Kansas governor has plan to end Missouri business raiding

TOPEKA, Kan. (AP) — Kansas Gov. Sam Brownback promised on Friday that his state would scale back efforts to lure jobs away from the Missouri side of the Kansas City area if Missouri’s legislators weaken a law they approved in 2014 to end the business border raiding.

Brownback directed his commerce secretary to reduce the use of a tax incentive program aimed at encouraging companies to move existing jobs within the metropolitan area. Brownback said his directive would become effective when Missouri changes its law.

However, Missouri lawmakers are scheduled to end their annual legislative session on May 13, and it wasn’t immediately clear whether they would take up Brownback’s proposal. Existing Missouri law offers a truce in the business-poaching border fight if Kansas agrees to the law’s terms by Aug. 28.

Business leaders in the area have advocated a truce for years, and officials in both states have acknowledged they would be better off improving the region’s economy rather than moving existing jobs back and forth across the border.

“Our focus should be on creating new jobs that help our states and the region grow,” Brownback said in a statement.

The mayor of Kansas City, Missouri, said he’s pleased Brownback “has decided to be more strategic.” Mayor Sly James released a statement calling the Kansas governor’s proposal “a step in the right direction.”

“Moving jobs across state lines isn’t economic development,” James said. “It’s score keeping, and we can do better than that.”

Under Missouri law, the Missouri Department of Economic Development determines whether a Kansas policy triggers a moratorium on cross-border raiding.

“While we are still reviewing the details of the proposal, it does not meet the terms of the law enacted in 2014,” department spokeswoman Amy Susan said in an email Friday.

Brownback’s plan focuses on Kansas’ PEAK program. It allows businesses to keep state income taxes normally withheld from employees’ paychecks if they create at least five new jobs over a two-year period.

Under the directive announced Friday, the PEAK program could not be used to bring existing jobs from five border counties in Missouri to four counties in Kansas, unless they committed to investing at least $10 million on a new building. Companies could also get financial aid if they moved and created new jobs in Kansas.
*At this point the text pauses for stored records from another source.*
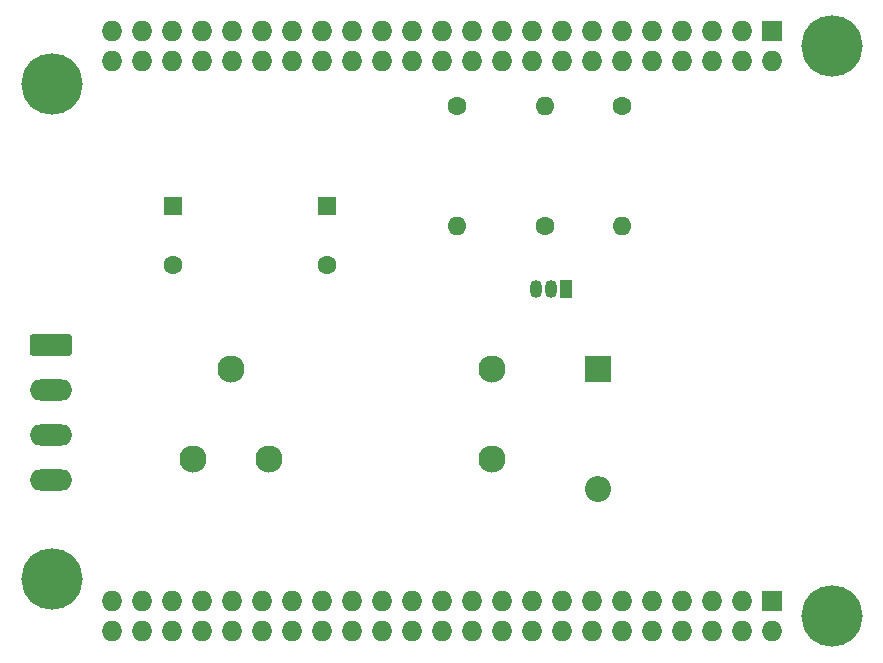
<source format=gbs>
G04 #@! TF.GenerationSoftware,KiCad,Pcbnew,6.0.11-2627ca5db0~126~ubuntu20.04.1*
G04 #@! TF.CreationDate,2023-02-26T18:19:29-08:00*
G04 #@! TF.ProjectId,stingray,7374696e-6772-4617-992e-6b696361645f,A1*
G04 #@! TF.SameCoordinates,Original*
G04 #@! TF.FileFunction,Soldermask,Bot*
G04 #@! TF.FilePolarity,Negative*
%FSLAX46Y46*%
G04 Gerber Fmt 4.6, Leading zero omitted, Abs format (unit mm)*
G04 Created by KiCad (PCBNEW 6.0.11-2627ca5db0~126~ubuntu20.04.1) date 2023-02-26 18:19:29*
%MOMM*%
%LPD*%
G01*
G04 APERTURE LIST*
G04 Aperture macros list*
%AMRoundRect*
0 Rectangle with rounded corners*
0 $1 Rounding radius*
0 $2 $3 $4 $5 $6 $7 $8 $9 X,Y pos of 4 corners*
0 Add a 4 corners polygon primitive as box body*
4,1,4,$2,$3,$4,$5,$6,$7,$8,$9,$2,$3,0*
0 Add four circle primitives for the rounded corners*
1,1,$1+$1,$2,$3*
1,1,$1+$1,$4,$5*
1,1,$1+$1,$6,$7*
1,1,$1+$1,$8,$9*
0 Add four rect primitives between the rounded corners*
20,1,$1+$1,$2,$3,$4,$5,0*
20,1,$1+$1,$4,$5,$6,$7,0*
20,1,$1+$1,$6,$7,$8,$9,0*
20,1,$1+$1,$8,$9,$2,$3,0*%
G04 Aperture macros list end*
%ADD10C,1.600000*%
%ADD11O,1.600000X1.600000*%
%ADD12R,1.050000X1.500000*%
%ADD13O,1.050000X1.500000*%
%ADD14R,2.200000X2.200000*%
%ADD15O,2.200000X2.200000*%
%ADD16O,3.600000X1.800000*%
%ADD17RoundRect,0.250000X-1.550000X0.650000X-1.550000X-0.650000X1.550000X-0.650000X1.550000X0.650000X0*%
%ADD18R,1.727200X1.727200*%
%ADD19O,1.727200X1.727200*%
%ADD20R,1.600000X1.600000*%
%ADD21C,2.300000*%
%ADD22C,5.200000*%
G04 APERTURE END LIST*
D10*
X147500000Y-85660000D03*
D11*
X147500000Y-75500000D03*
D10*
X140000000Y-75500000D03*
D11*
X140000000Y-85660000D03*
D10*
X154000000Y-75500000D03*
D11*
X154000000Y-85660000D03*
D12*
X149270000Y-91000000D03*
D13*
X148000000Y-91000000D03*
X146730000Y-91000000D03*
D14*
X152000000Y-97780000D03*
D15*
X152000000Y-107940000D03*
D16*
X105610000Y-107200000D03*
X105610000Y-103390000D03*
X105610000Y-99580000D03*
D17*
X105610000Y-95770000D03*
D18*
X166675000Y-117465000D03*
D19*
X166675000Y-120005000D03*
X164135000Y-117465000D03*
X164135000Y-120005000D03*
X161595000Y-117465000D03*
X161595000Y-120005000D03*
X159055000Y-117465000D03*
X159055000Y-120005000D03*
X156515000Y-117465000D03*
X156515000Y-120005000D03*
X153975000Y-117465000D03*
X153975000Y-120005000D03*
X151435000Y-117465000D03*
X151435000Y-120005000D03*
X148895000Y-117465000D03*
X148895000Y-120005000D03*
X146355000Y-117465000D03*
X146355000Y-120005000D03*
X143815000Y-117465000D03*
X143815000Y-120005000D03*
X141275000Y-117465000D03*
X141275000Y-120005000D03*
X138735000Y-117465000D03*
X138735000Y-120005000D03*
X136195000Y-117465000D03*
X136195000Y-120005000D03*
X133655000Y-117465000D03*
X133655000Y-120005000D03*
X131115000Y-117465000D03*
X131115000Y-120005000D03*
X128575000Y-117465000D03*
X128575000Y-120005000D03*
X126035000Y-117465000D03*
X126035000Y-120005000D03*
X123495000Y-117465000D03*
X123495000Y-120005000D03*
X120955000Y-117465000D03*
X120955000Y-120005000D03*
X118415000Y-117465000D03*
X118415000Y-120005000D03*
X115875000Y-117465000D03*
X115875000Y-120005000D03*
X113335000Y-117465000D03*
X113335000Y-120005000D03*
X110795000Y-117465000D03*
X110795000Y-120005000D03*
D20*
X129000000Y-83986745D03*
D10*
X129000000Y-88986745D03*
D21*
X143000000Y-97800000D03*
X120900000Y-97800000D03*
X117700000Y-105420000D03*
X124100000Y-105420000D03*
X143000000Y-105420000D03*
D22*
X171755000Y-70475000D03*
X171755000Y-118735000D03*
X105715000Y-73650000D03*
X105715000Y-115560000D03*
D18*
X166675000Y-69205000D03*
D19*
X166675000Y-71745000D03*
X164135000Y-69205000D03*
X164135000Y-71745000D03*
X161595000Y-69205000D03*
X161595000Y-71745000D03*
X159055000Y-69205000D03*
X159055000Y-71745000D03*
X156515000Y-69205000D03*
X156515000Y-71745000D03*
X153975000Y-69205000D03*
X153975000Y-71745000D03*
X151435000Y-69205000D03*
X151435000Y-71745000D03*
X148895000Y-69205000D03*
X148895000Y-71745000D03*
X146355000Y-69205000D03*
X146355000Y-71745000D03*
X143815000Y-69205000D03*
X143815000Y-71745000D03*
X141275000Y-69205000D03*
X141275000Y-71745000D03*
X138735000Y-69205000D03*
X138735000Y-71745000D03*
X136195000Y-69205000D03*
X136195000Y-71745000D03*
X133655000Y-69205000D03*
X133655000Y-71745000D03*
X131115000Y-69205000D03*
X131115000Y-71745000D03*
X128575000Y-69205000D03*
X128575000Y-71745000D03*
X126035000Y-69205000D03*
X126035000Y-71745000D03*
X123495000Y-69205000D03*
X123495000Y-71745000D03*
X120955000Y-69205000D03*
X120955000Y-71745000D03*
X118415000Y-69205000D03*
X118415000Y-71745000D03*
X115875000Y-69205000D03*
X115875000Y-71745000D03*
X113335000Y-69205000D03*
X113335000Y-71745000D03*
X110795000Y-69205000D03*
X110795000Y-71745000D03*
D20*
X116000000Y-84000000D03*
D10*
X116000000Y-89000000D03*
M02*

</source>
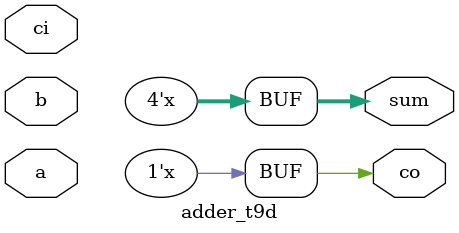
<source format=sv>




module adder_t9d (co, sum, a, b, ci);
output co;
output [3:0] sum;
input [3:0] a, b;
input ci;
reg co;
reg [3:0] sum;
reg [4:0] tmp;
always @(a or b or ci or tmp) begin
tmp <= a + b + ci;
{co, sum} <= #12 tmp;
end
endmodule

</source>
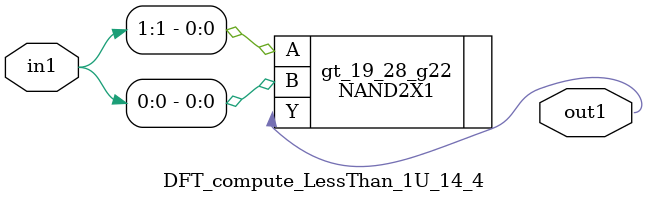
<source format=v>
`timescale 1ps / 1ps


module DFT_compute_LessThan_1U_14_4(in1, out1);
  input [1:0] in1;
  output out1;
  wire [1:0] in1;
  wire out1;
  NAND2X1 gt_19_28_g22(.A (in1[1]), .B (in1[0]), .Y (out1));
endmodule



</source>
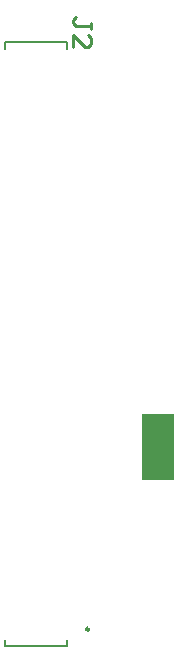
<source format=gto>
G04*
G04 #@! TF.GenerationSoftware,Altium Limited,Altium Designer,23.1.1 (15)*
G04*
G04 Layer_Color=65535*
%FSLAX44Y44*%
%MOMM*%
G71*
G04*
G04 #@! TF.SameCoordinates,3B1AC52F-6F42-4E56-A2C8-2D262157D8C9*
G04*
G04*
G04 #@! TF.FilePolarity,Positive*
G04*
G01*
G75*
%ADD10C,0.2500*%
%ADD11C,0.2000*%
%ADD12C,0.2540*%
%ADD13R,2.6670X5.5880*%
D10*
X89700Y93700D02*
G03*
X89700Y93700I-1250J0D01*
G01*
D11*
X18850Y79500D02*
Y84850D01*
Y585150D02*
Y590500D01*
X71150D01*
Y79500D02*
Y84850D01*
Y585150D02*
Y590500D01*
X18850Y79500D02*
X71150D01*
D12*
X91438Y601979D02*
Y607057D01*
Y604518D01*
X78742D01*
X76203Y607057D01*
Y609597D01*
X78742Y612136D01*
X76203Y586744D02*
Y596901D01*
X86359Y586744D01*
X88898D01*
X91438Y589283D01*
Y594362D01*
X88898Y596901D01*
D13*
X147955Y247650D02*
D03*
M02*

</source>
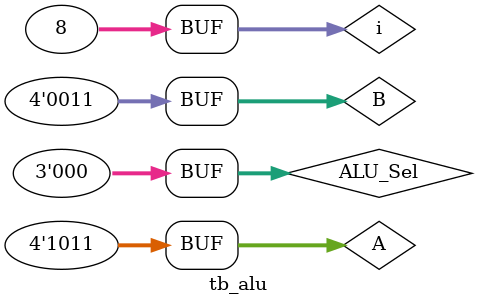
<source format=v>
module tb_alu;
//Inputs
 reg[3:0] A,B;
 reg[2:0] ALU_Sel;

//Outputs
 wire[7:0] ALU_Out;
 // Verilog code for ALU
 integer i;
 alu_v test_unit(
            .a(A),.b(B),  // ALU 4-bit Inputs                 
            .SL(ALU_Sel),// ALU Selection
            .out(ALU_Out) // ALU 8-bit Output
     );

initial begin
  $dumpfile("waveform_alu.vcd");
  $dumpvars(0,tb_alu );
    // hold reset state for 5 ns.
      A = 4'hB;
      B = 4'h3;
      ALU_Sel = 2'b00;
      
      for (i=0;i<8;i=i+1)
      begin
        #5;
        ALU_Sel = ALU_Sel + 1'b1;
      end;
      
    end
endmodule
</source>
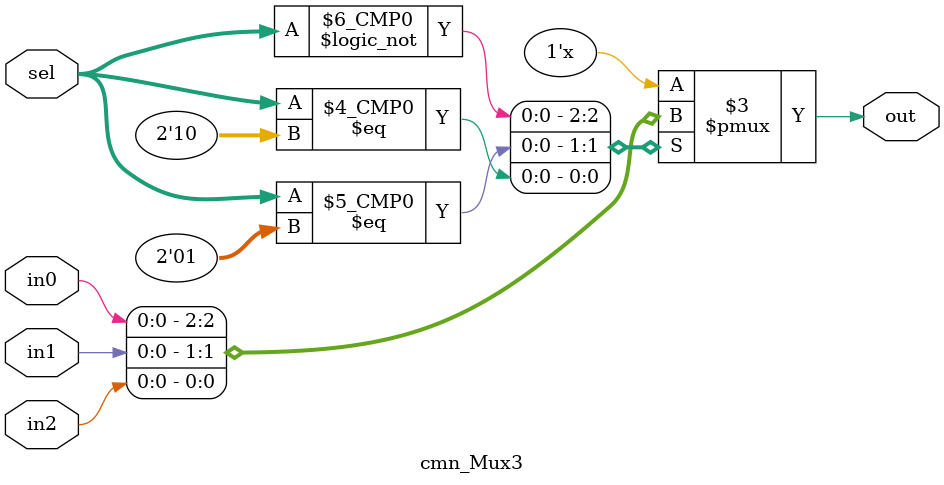
<source format=v>
module cmn_Mux3 (
	in0,
	in1,
	in2,
	sel,
	out
);
	parameter p_nbits = 1;
	input wire [p_nbits - 1:0] in0;
	input wire [p_nbits - 1:0] in1;
	input wire [p_nbits - 1:0] in2;
	input wire [1:0] sel;
	output reg [p_nbits - 1:0] out;
	always @(*)
		case (sel)
			2'd0: out = in0;
			2'd1: out = in1;
			2'd2: out = in2;
			default: out = {p_nbits {1'bx}};
		endcase
endmodule

</source>
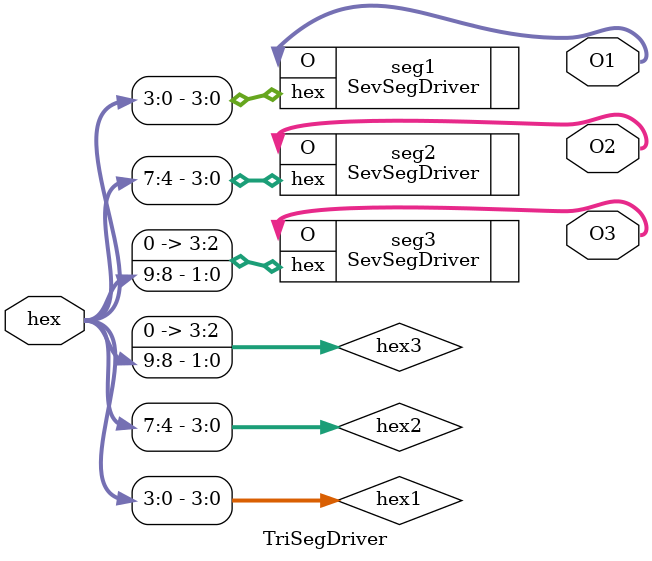
<source format=v>
module TriSegDriver(
    input wire [9:0] hex,          // 10-bit input signal
    output wire [6:0] O1,          // 7-segment output 1
    output wire [6:0] O2,          // 7-segment output 2
    output wire [6:0] O3           // 7-segment output 3
);

    // Assign 4-bit portions to each 7-segment driver
    wire [3:0] hex1 = hex[3:0];    // Lower 4 bits
    wire [3:0] hex2 = hex[7:4];    // Middle 4 bits
    wire [3:0] hex3 = {2'b00, hex[9:8]}; // Upper 2 bits, zero-extended to 4 bits

    // Instantiate SevSegDriver for each segment
    SevSegDriver seg1 (.hex(hex1), .O(O1));
    SevSegDriver seg2 (.hex(hex2), .O(O2));
    SevSegDriver seg3 (.hex(hex3), .O(O3));

endmodule
</source>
In barring cross-border incentives, the Missouri law doesn’t make any distinctions between new and existing jobs, and it contains no exceptions for new buildings.

Brownback’s proposal and the Missouri law also differ on which counties would be affected. Both would apply to businesses in Cass, Clay, Jackson and Platte counties in Missouri, and Douglas, Johnson and Wyandotte counties in Kansas. But the Kansas proposal adds Ray County to the list of affected Missouri counties and Leavenworth County to the list of affected Kansas counties. The Missouri law applies to Miami County in Kansas, rather than Leavenworth County.